** Material for this task follows **

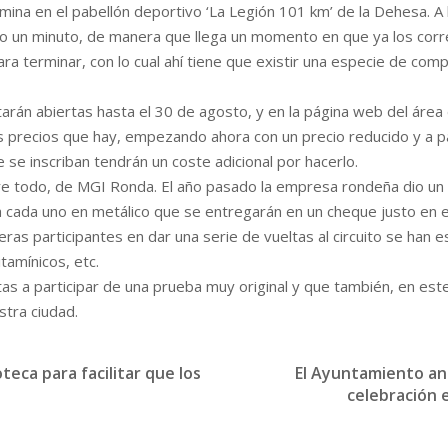
mina en el pabellón deportivo ‘La Legión 101 km’ de la Dehesa. A l
do un minuto, de manera que llega un momento en que ya los cor
 terminar, con lo cual ahí tiene que existir una especie de comp
starán abiertas hasta el 30 de agosto, y en la página web del ár
 precios que hay, empezando ahora con un precio reducido y a pa
 se inscriban tendrán un coste adicional por hacerlo.
re todo, de MGI Ronda. El año pasado la empresa rondeña dio un p
 cada uno en metálico que se entregarán en un cheque justo en 
eras participantes en dar una serie de vueltas al circuito se han
tamínicos, etc.
tas a participar de una prueba muy original y que también, en este
stra ciudad.
teca para facilitar que los
El Ayuntamiento anu
celebración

** End of Material for this task **

Quote, word for word, every line starting at the one that contains "teca para facilitar que los" and ending with the final line of the entries.

teca para facilitar que los
El Ayuntamiento anu
celebración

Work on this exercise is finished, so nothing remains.